Em qualquer dos casos, e como procuraremos observar em seguida, encontraremos releituras deste tema enquanto tópico da poética de João Cabral de Melo Neto nos "cristais de luz marinha" que constituem os versos de Sophia de Mello Breyner Andresen.
3. Em "Arte Poética II", inserida no livro Geografia, Sophia afirmava:
"Pois a poesia é a minha explicação com o universo, a minha convivência com as coisas, a minha participação do real, o meu encontro com as vozes e as imagens. Por isso o poema não fala de uma vida ideal mas de uma vida concreta: ângulo da janela, ressonância das ruas, das cidades e dos quartos, sombra dos muros, aspiração dos rostos, silêncio, distância e brilho das estrelas, respiração da noite, o perfume da tília e do orégão.

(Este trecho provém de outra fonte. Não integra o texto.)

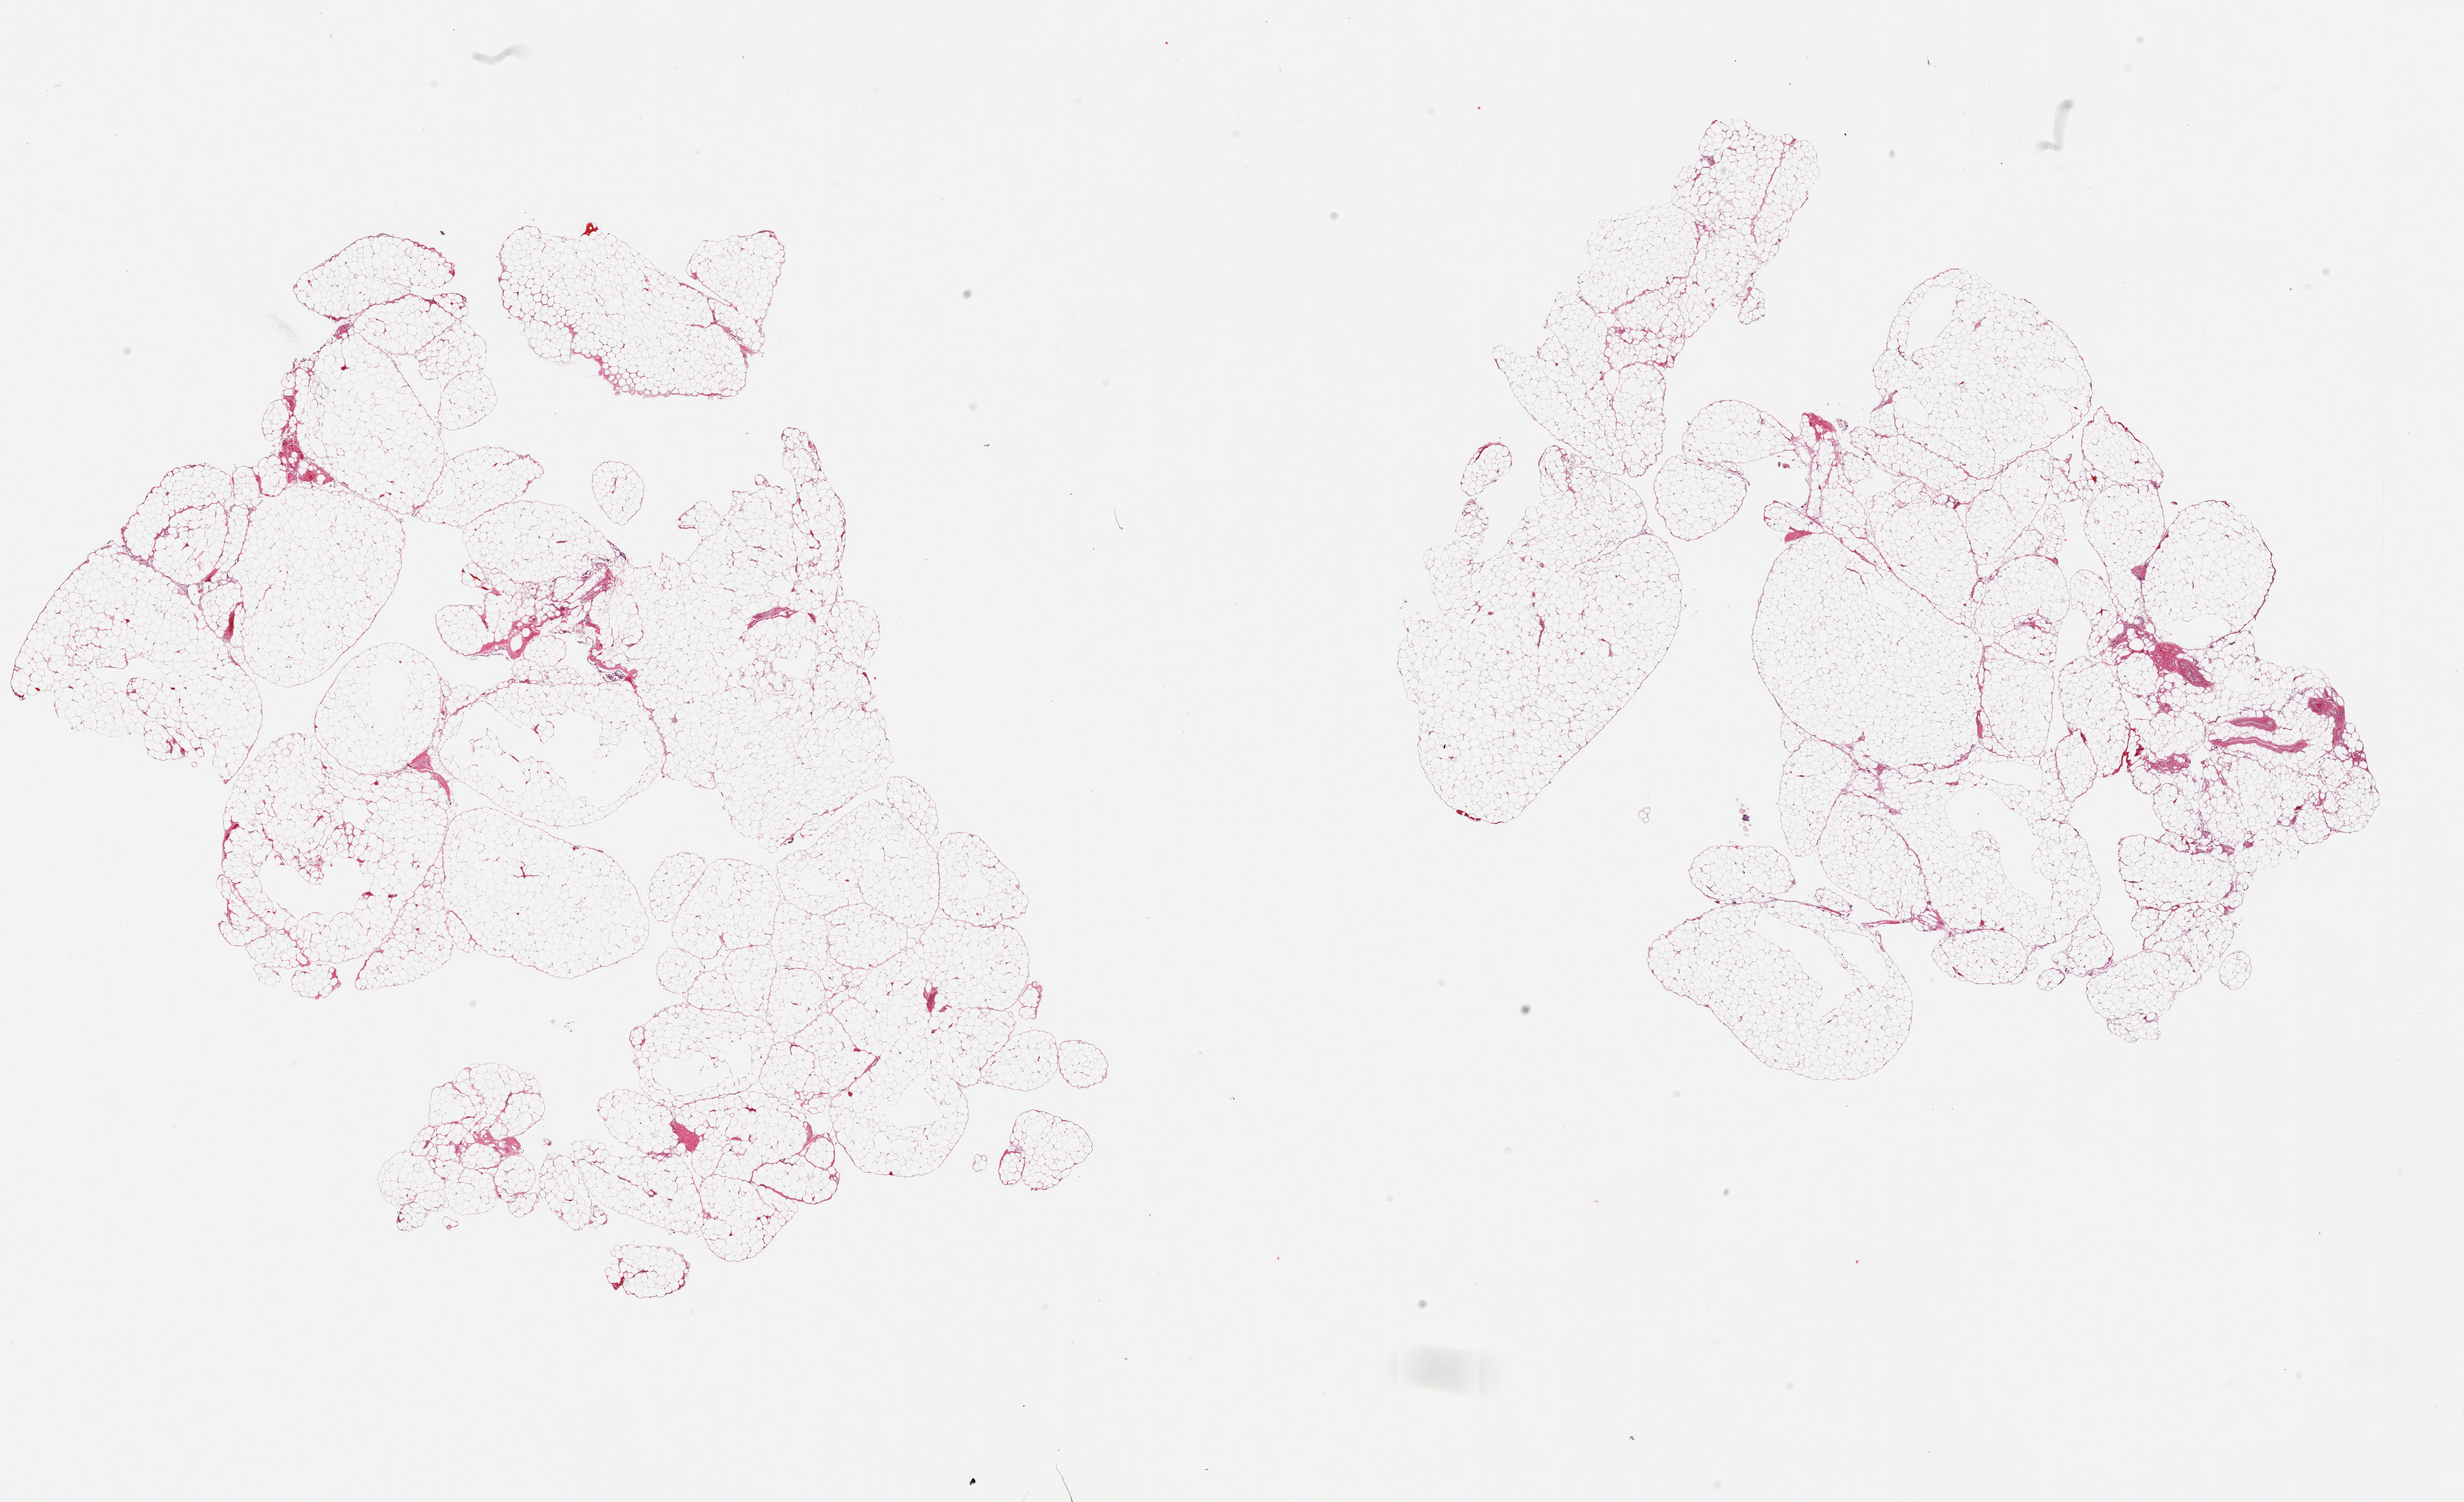
Digitized hematoxylin and eosin (H&E)-stained section, brightfield, shown as a low-resolution overview of the whole scanned area (about 29.5 x 18.0 mm, from a 20x scan), PAXgene-fixed, paraffin-embedded tissue, sampled site (target tissue): omentum, donor tissue sample.
Review note (as recorded): 2 pieces; minimal fibrovascular component.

É esta relação com o universo que define o poema como poema, como criação poética. Quando há uma apenas relação com uma matéria há apenas artesanato.
É o artesanato que pede especialização, ciência, trabalho, tempo e uma estética. Todo o poeta, todo o artista é artesão de uma linguagem. Mas o artesanato das artes poéticas não nasce de si mesmo, isto é, da relação com uma matéria, como nas artes artesanais. O artesanato das artes poéticas nasce da própria poesia à qual está consubstancialmente unido. Se um poeta diz «obscuro», «amplo», «barco», «pedra», é porque estas palavras nomeiam a sua visão do mundo, a sua ligação com as coisas. (...) E é da obstinação sem tréguas que a poesia exige que nasce do «obstinado rigor» do poema."31
Em Sophia de Mello Breyner, a variedade que observamos nas reflexões metapoéticas em torno do acto criativo centra-se, entre outros aspectos, na questão da referencialidade. Insistentemente, é colocada em relevo a importância que o encontro com o real (a "vida concreta") assume na sua poética, com o qual entendeu combinar o exigente trabalho formal que refere no excerto transcrito, sobretudo na atenção assinalável que atribui à palavra. A propósito de "Ilhas"(1989), Joaquim Manuel Magalhães apresenta-nos uma síntese dos factores que considera serem fundamentais no seu processo criativo, destacando, em primeiro lugar, a referencialidade como intenção evocativa primeira, logo em seguida organizada num léxico que visa o concreto como forma de visão imaginativa, integrado num tecido rítmico caracterizado pela forte presença da oralidade.32 O real torna-se uma instância importante, assumida em "Arte Poética I", pela aliança que procura estabelecer com as coisas, o reino que "é aquele que cada um por si mesmo encontra e conquista, a aliança que cada um tece"33 ; assumindo a componente fenomenológica que a poesia de Sophia comporta desde os seus primeiros textos, Luís Adriano Carlos destaca que a sua escrita visaria, antes de mais, a "libertação do olhar e a presentificação das coisas na sua evidência pura e original, fora da ilusão mundana que as aliena e deforma."34 Esta libertação do olhar corresponderia a uma demonstração da sua crença no mundo manifestada em pontos de vista éticos, como de resto Joaquim Manuel Magalhães assinalou no ensaio referido anteriormente. Também Clara Rocha nos remete para esta formulação, ao encontrar uma filiação da poesia de Sophia na noção heideggeriana de desocultação35: "a procura da verdade não se confunde na sua obra com a imitação do real, e dela está ausente a preocupação realista. A procura da verdade é para Sophia a lei."36 O ponto de vista ético parte, deste modo, do real, mas não como sua representação directa, antes como um encontro com a linguagem, pois é dela que parte o seu domínio do mundo. Mais uma vez, a presença de Heiddeger é reveladora, ao encarar a palavra enquanto guardiã da coisa, de acordo com a conhecida formulação da linguagem enquanto casa do ser. Em relação ao poeta, o seu papel é, deste modo, o de um mediador entre as coisas e o nome com que estas são nomeadas, afastando-se da ideia de um mero reprodutor do real, uma vez que se trata da única via em que este real é inteiramente revelado.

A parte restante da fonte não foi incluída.